Other jobs also at stake due to safeguard duties
Any suppression of sales will threaten other facets of the industry. With over 500 automotive dealerships around the country, there are potentially around 25,000-30,000 jobs at stake, divided between sales, accounting, and technical services. This is just an estimate because the DTI doesn’t count automotive retail separately from motorcycle retail and general repair services. Like many other industries, this one has been hard hit, with vehicle sales declining by some 53% last year. Any further decline will lead to yet another round of job cuts and closures at dealerships that are already bleeding from millions in lost sales.
Taking the long view, the global automotive industry itself may never fully recover from 2020. The global market has been in decline since 2017, dropping from a high of around 97 million units to under 75 million, as estimated for 2020. Some experts predict it will take a decade to recover to the 90-million-unit level. By then, automakers will only have a few years before total bans on liquid-fueled vehicles are enacted in many major markets, in favor of electric vehicles and better mass transportation. There is no incentive to create new manufacturing facilities for gasoline- and diesel-powered vehicles if you’re going to scrap the lines in just one or two model cycles!

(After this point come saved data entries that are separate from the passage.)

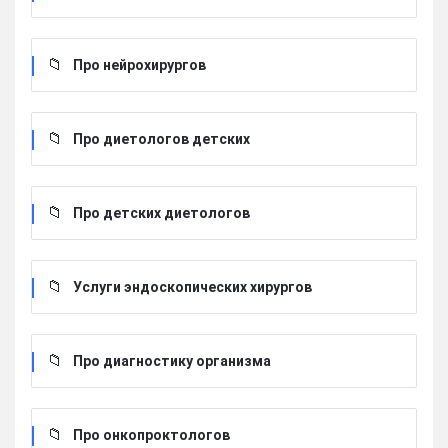
Про нейрохирургов
Про диетологов детских
Про детских диетологов
Услуги эндоскопических хирургов
Про диагностику организма
Про онкопроктологов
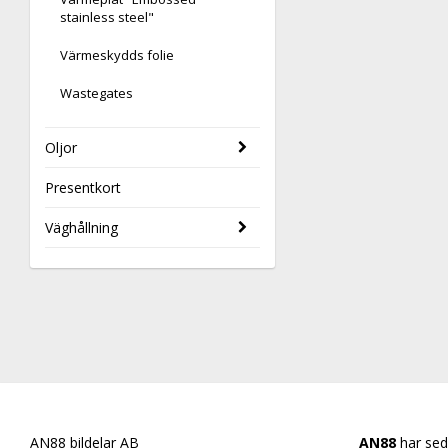
stainless steel"
Värmeskydds folie
Wastegates
Oljor
Presentkort
Väghållning
AN88 bildelar AB
AN88
har sed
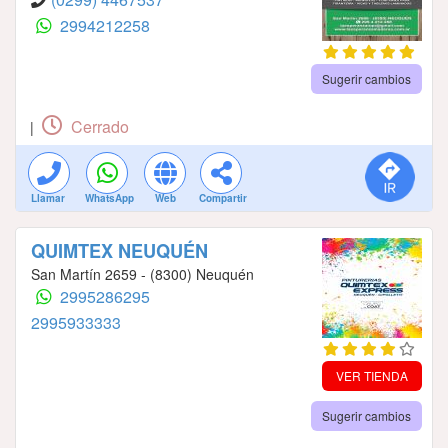
2994212258
Sugerir cambios
Cerrado
|
Llamar
WhatsApp
Web
Compartir
QUIMTEX NEUQUÉN
San Martín 2659 - (8300) Neuquén
2995286295
2995933333
VER TIENDA
Sugerir cambios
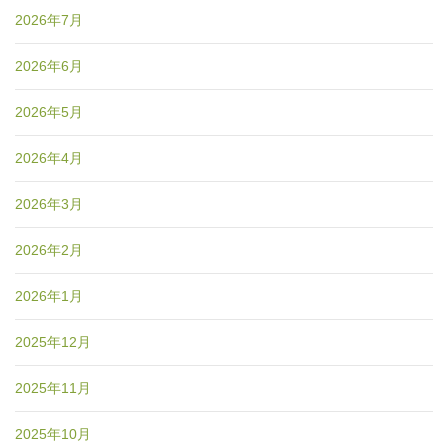
2026年7月
2026年6月
2026年5月
2026年4月
2026年3月
2026年2月
2026年1月
2025年12月
2025年11月
2025年10月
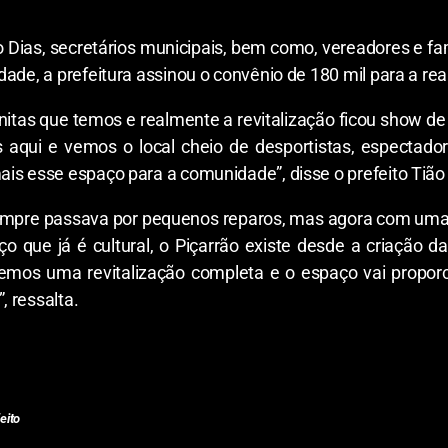
no Dias, secretários municipais, bem como, vereadores e fa
dade, a prefeitura assinou o convênio de 180 mil para a 
itas que temos e realmente a revitalização ficou show de
s aqui e vemos o local cheio de desportistas, espectad
is esse espaço para a comunidade”, disse o prefeito Tião
empre passava por pequenos reparos, mas agora com uma o
aço que já é cultural, o Piçarrão existe desde a criaçã
emos uma revitalização completa e o espaço vai propor
 ressalta.
eito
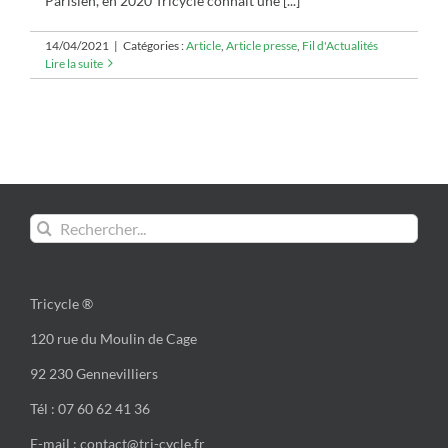
Parisien, en 2020 Tricycle connaît une [...]
14/04/2021
|
Catégories :
Article
,
Article presse
,
Fil d'Actualités
Lire la suite
Rechercher:
Tricycle ®
120 rue du Moulin de Cage
92 230 Gennevilliers
Tél : 07 60 62 41 36
E-mail : contact@tri-cycle.fr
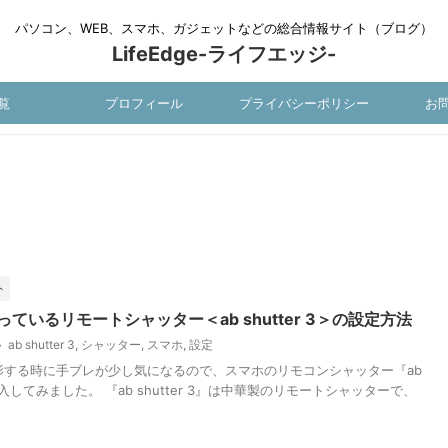
パソコン、WEB、スマホ、ガジェットなどの総合情報サイト（ブログ）
LifeEdge-ライフエッジ-
覧
プロフィール
プライバシーポリシー
お
ト
ているリモートシャッター＜ab shutter 3＞の設定方法
ab shutter 3
,
シャッター
,
スマホ
,
設定
影する時に手ブレが少し気になるので、スマホのリモコンシャッター『ab
』を購入してみました。 『ab shutter 3』は中華製のリモートシャッターで、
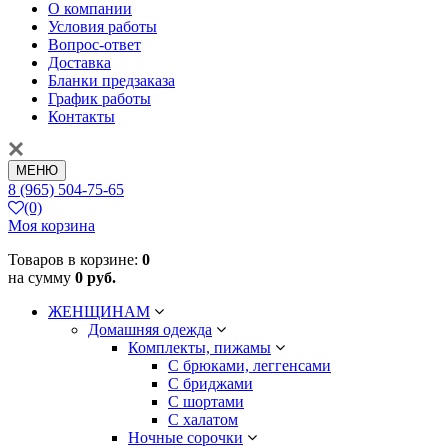
О компании
Условия работы
Вопрос-ответ
Доставка
Бланки предзаказа
График работы
Контакты
МЕНЮ
8 (965) 504-75-65
(0)
Моя корзина
Товаров в корзине:
0
на сумму
0 руб.
ЖЕНЩИНАМ
Домашняя одежда
Комплекты, пижамы
С брюками, леггенсами
С бриджами
С шортами
С халатом
Ночные сорочки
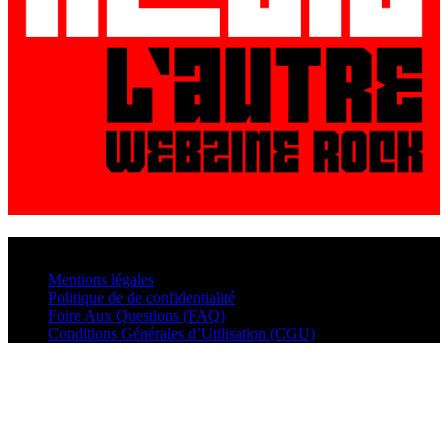
© VisualMusic - 2026
Mentions légales
Politique de de confidentialité
Foire Aux Questions (FAQ)
Conditions Générales d’Utilisation (CGU)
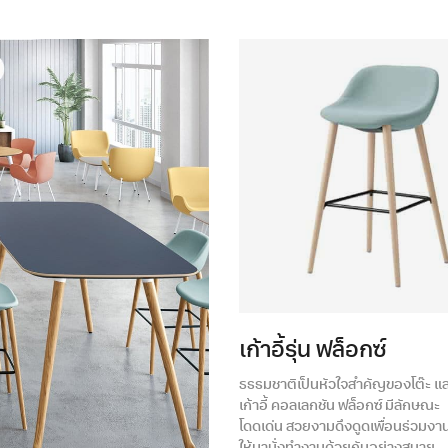
เก้าอี้รุ่น ฟล็อกซ์
ธรรมชาติเป็นหัวใจสำคัญของโต๊ะ แ
เก้าอี้ คอลเลกชัน ฟล็อกซ์ มีลักษณะ
โดดเด่น สวยงามดึงดูดเพื่อนร่วมงา
ให้มานั่งทำงานด้วยกันอย่างสบาย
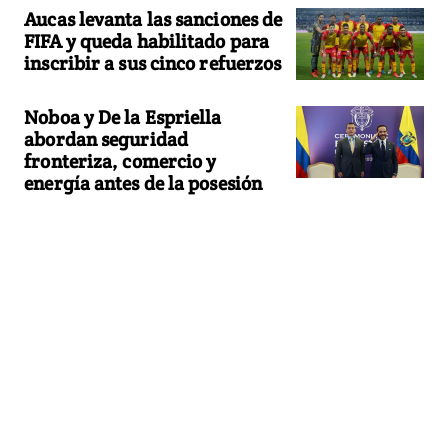
Aucas levanta las sanciones de
FIFA y queda habilitado para
inscribir a sus cinco refuerzos
Noboa y De la Espriella
abordan seguridad
fronteriza, comercio y
energía antes de la posesión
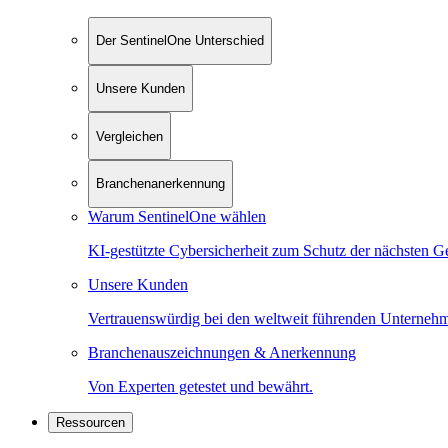
Der SentinelOne Unterschied
Unsere Kunden
Vergleichen
Branchenanerkennung
Warum SentinelOne wählen
KI-gestützte Cybersicherheit zum Schutz der nächsten G
Unsere Kunden
Vertrauenswürdig bei den weltweit führenden Unterneh
Branchenauszeichnungen & Anerkennung
Von Experten getestet und bewährt.
Ressourcen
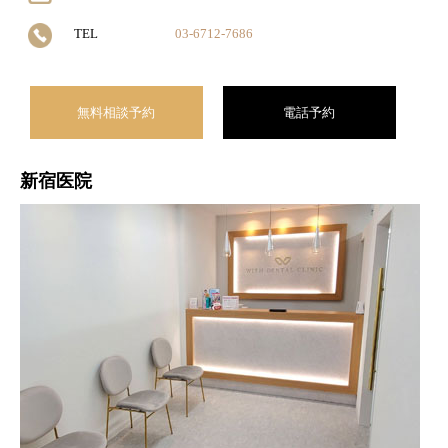
TEL
03-6712-7686
無料相談予約
電話予約
新宿医院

In this sense, the Philippines is rather backwards, with the draconian restrictions on public transport during the pandemic propping up gasoline/diesel car sales slightly. But not everyone is commuting to work. Not anymore.

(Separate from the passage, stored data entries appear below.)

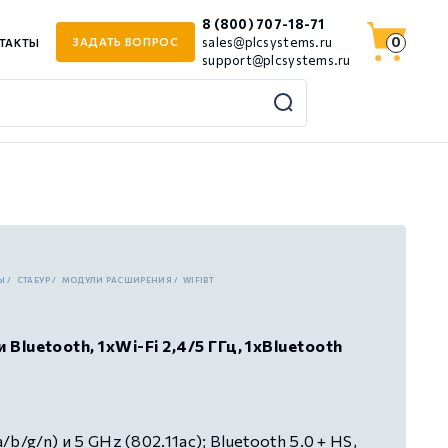
8 (800) 707-18-71
0
sales@plcsystems.ru
ЗАДАТЬ ВОПРОС
ТАКТЫ
support@plcsystems.ru
Ы
СТАБУР
МОДУЛИ РАСШИРЕНИЯ
WIFIBT
 Bluetooth, 1хWi-Fi 2,4/5 ГГц, 1хBluetooth
a/b/g/n) и 5 GHz (802.11ac); Bluetooth 5.0 + HS,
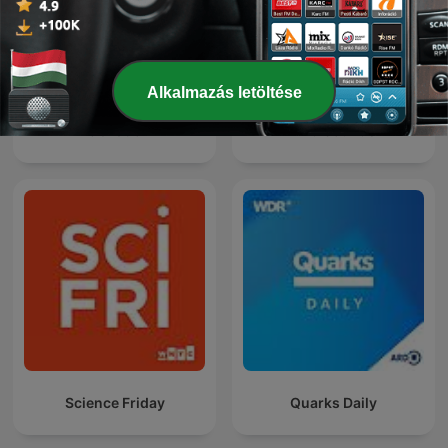
Alkalmazás letöltése
Relaxation
Bird Sounds
Science Friday
Quarks Daily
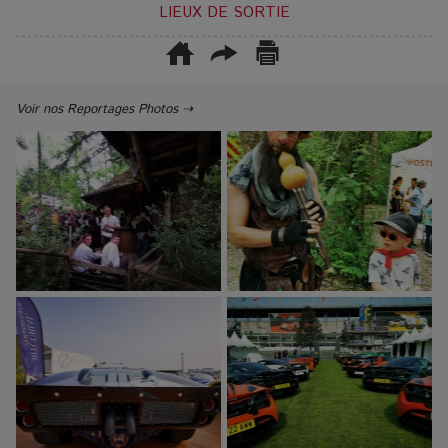
LIEUX DE SORTIE
Voir nos Reportages Photos ⇢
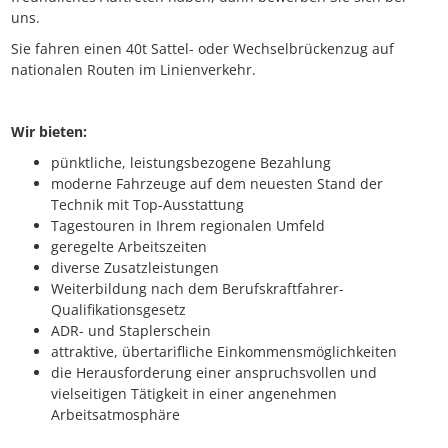
uns.
Sie fahren einen 40t Sattel- oder Wechselbrückenzug auf
nationalen Routen im Linienverkehr.
Wir bieten:
pünktliche, leistungsbezogene Bezahlung
moderne Fahrzeuge auf dem neuesten Stand der
Technik mit Top-Ausstattung
Tagestouren in Ihrem regionalen Umfeld
geregelte Arbeitszeiten
diverse Zusatzleistungen
Weiterbildung nach dem Berufskraftfahrer-
Qualifikationsgesetz
ADR- und Staplerschein
attraktive, übertarifliche Einkommensmöglichkeiten
die Herausforderung einer anspruchsvollen und
vielseitigen Tätigkeit in einer angenehmen
Arbeitsatmosphäre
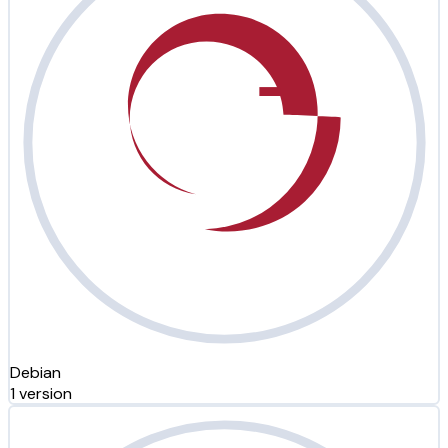
Debian
1 version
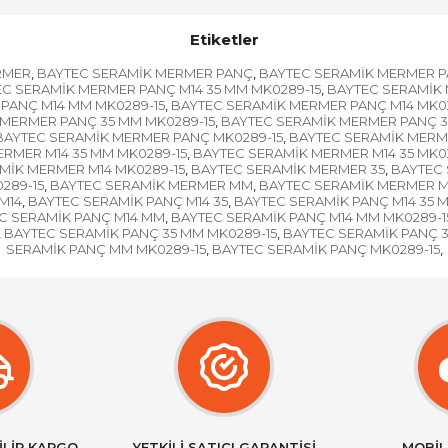
Etiketler
RMER
BAYTEC SERAMİK MERMER PANÇ
BAYTEC SERAMİK MERMER P
,
,
C SERAMİK MERMER PANÇ M14 35 MM MK0289-15
BAYTEC SERAMİK 
,
PANÇ M14 MM MK0289-15
BAYTEC SERAMİK MERMER PANÇ M14 MK02
,
MERMER PANÇ 35 MM MK0289-15
BAYTEC SERAMİK MERMER PANÇ 3
,
BAYTEC SERAMİK MERMER PANÇ MK0289-15
BAYTEC SERAMİK MERM
,
RMER M14 35 MM MK0289-15
BAYTEC SERAMİK MERMER M14 35 MK0
,
MİK MERMER M14 MK0289-15
BAYTEC SERAMİK MERMER 35
BAYTEC 
,
,
289-15
BAYTEC SERAMİK MERMER MM
BAYTEC SERAMİK MERMER M
,
,
M14
BAYTEC SERAMİK PANÇ M14 35
BAYTEC SERAMİK PANÇ M14 35 
,
,
C SERAMİK PANÇ M14 MM
BAYTEC SERAMİK PANÇ M14 MM MK0289-1
,
BAYTEC SERAMİK PANÇ 35 MM MK0289-15
BAYTEC SERAMİK PANÇ 3
,
,
SERAMİK PANÇ MM MK0289-15
BAYTEC SERAMİK PANÇ MK0289-15
,
,
İLİR KARGO
YETKİLİ SATICI GARANTİSİ
MOBİL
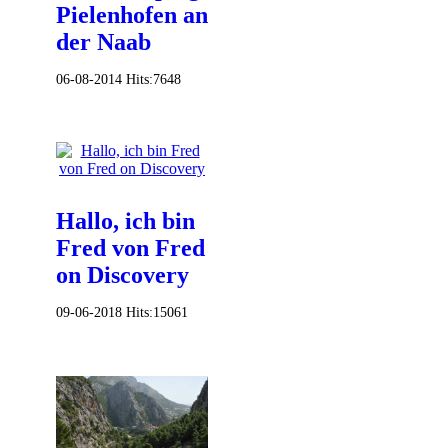
Pielenhofen an
der Naab
06-08-2014
Hits:
7648
Hallo, ich bin
Fred von Fred
on Discovery
09-06-2018
Hits:
15061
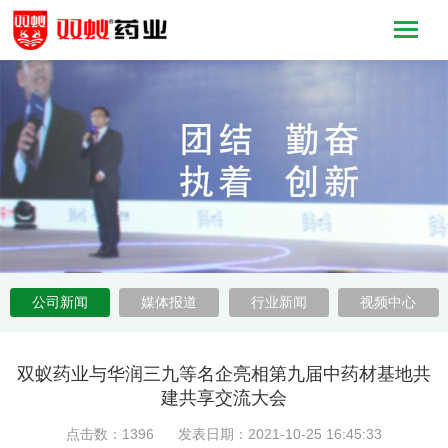
公司新闻
媒体报道
行业新闻
视频中心
双蚁药业与华润三九等名企亮相第九届中药材基地共
建共享交流大会
点击数：1396 发表日期：2021-10-25 16:45:33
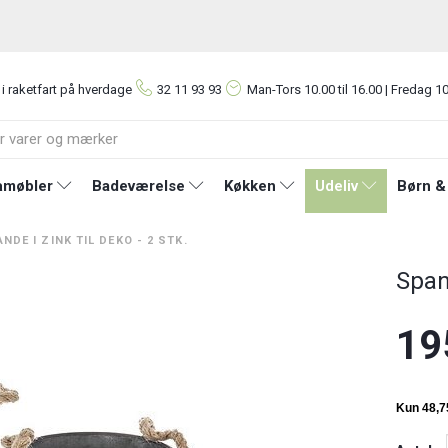
 i raketfart på hverdage
32 11 93 93
Man-Tors
10.00 til 16.00 | Fredag 10
møbler
Badeværelse
Køkken
Udeliv
Børn &
NDE I ZINK TIL DEKO - 2 STK.
Spand
19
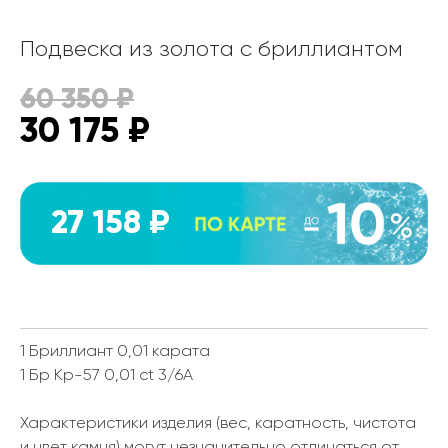
Подвеска из золота с бриллиантом
60 350
₽
30 175
₽
27 158 ₽
1 Бриллиант 0,01 карата
1 Бр Кр-57 0,01 ct 3/6А
Характеристики изделия (вес, каратность, чистота
и цвет камня) могут незначительно отличаться от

If 2020 has taught us anything, it’s that car ownership isn’t necessary for productivity. Many jobs can be done online, or in some hybrid form of work-from-home and regular work. Even after pandemic restrictions are completely lifted—whether by the end of this year or the start of the next—the new normal in terms of work and reduced personal finances will militate against the full recovery of the car market.
Together, the CARS program (with tweaks to relax requirements) and the DTI bond could have helped the local industry—that is, if they had come 20 years ago, before Thailand had cemented its dominance in manufacturing, or even 10 years ago, before carmakers started closing plants in other countries to focus on China. Right now, it’s like fencing off the chicken coop after wild dogs have stolen all the hens. The last few hens in the coop can now lay their eggs in peace, but with a bigger, better chicken farm right next door, once those hens die of old age, there will be nothing but a handful of feathers and memories left for us to hold on to.